* [Dataset entries]
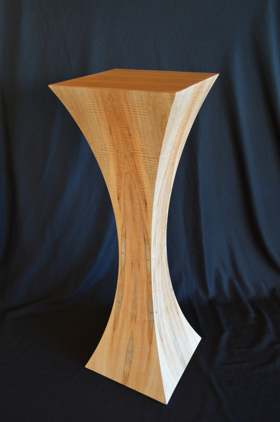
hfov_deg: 43.5
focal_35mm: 30
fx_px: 351
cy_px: 211
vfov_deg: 62.0
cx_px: 140
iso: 800
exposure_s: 1/60
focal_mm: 20
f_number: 3.8
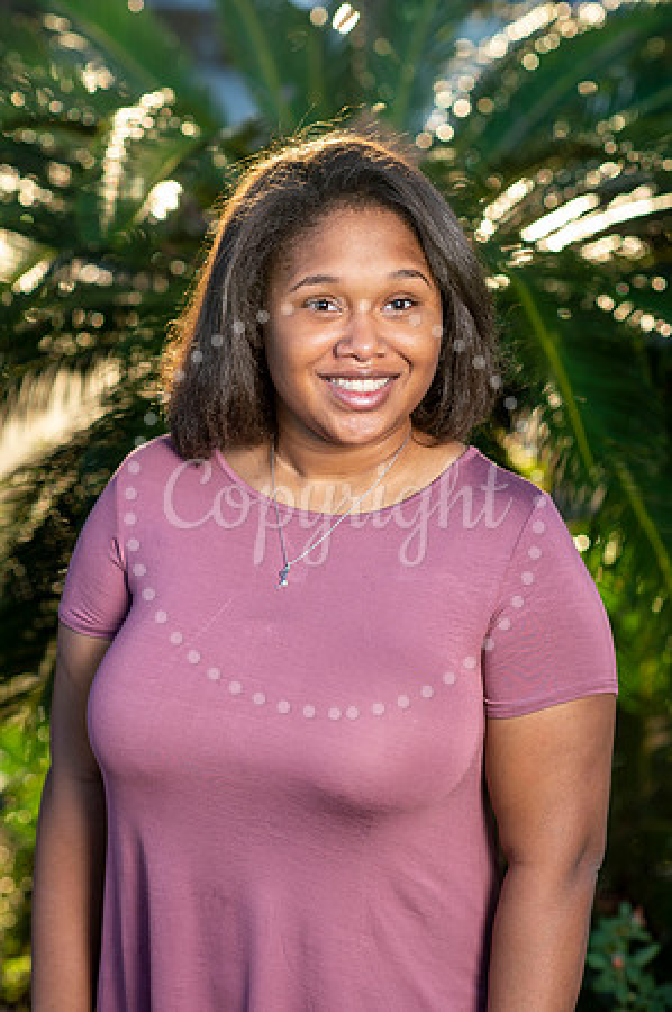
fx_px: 2385
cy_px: 506
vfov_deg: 23.9
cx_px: 336
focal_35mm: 85
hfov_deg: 16.0
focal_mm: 85
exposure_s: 1/200
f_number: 3.5
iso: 200
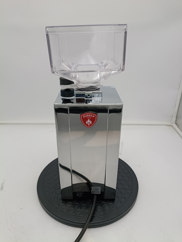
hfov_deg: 53.1
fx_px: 182
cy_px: 121
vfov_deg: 67.3
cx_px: 91
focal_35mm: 26
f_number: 1.8
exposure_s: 1/184
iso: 144
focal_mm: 4.81
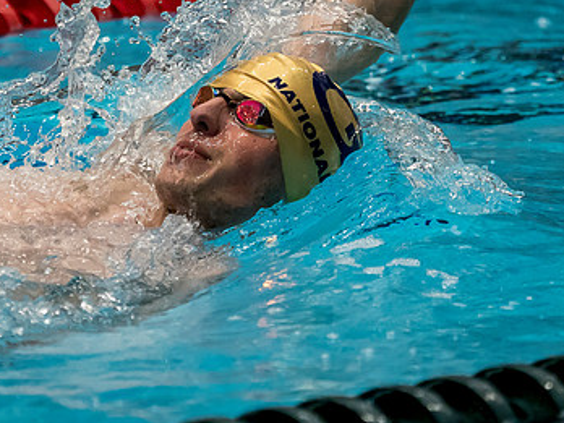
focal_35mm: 654
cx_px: 270
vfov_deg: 2.3
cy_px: 186
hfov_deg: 3.0
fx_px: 10656
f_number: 2.8
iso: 2000
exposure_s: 1/1000
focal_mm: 150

* [What is expected]
Please retype, exactly and with the pictures left out, the lines from the line containing "f_number: 3.8" through the last line of the records above.

* [Exercise result]
f_number: 3.8
fx_px: 2385
cy_px: 506
vfov_deg: 23.9
cx_px: 336
focal_35mm: 85
hfov_deg: 16.0
focal_mm: 85
exposure_s: 1/200
f_number: 3.5
iso: 200
hfov_deg: 53.1
fx_px: 182
cy_px: 121
vfov_deg: 67.3
cx_px: 91
focal_35mm: 26
f_number: 1.8
exposure_s: 1/184
iso: 144
focal_mm: 4.81
focal_35mm: 654
cx_px: 270
vfov_deg: 2.3
cy_px: 186
hfov_deg: 3.0
fx_px: 10656
f_number: 2.8
iso: 2000
exposure_s: 1/1000
focal_mm: 150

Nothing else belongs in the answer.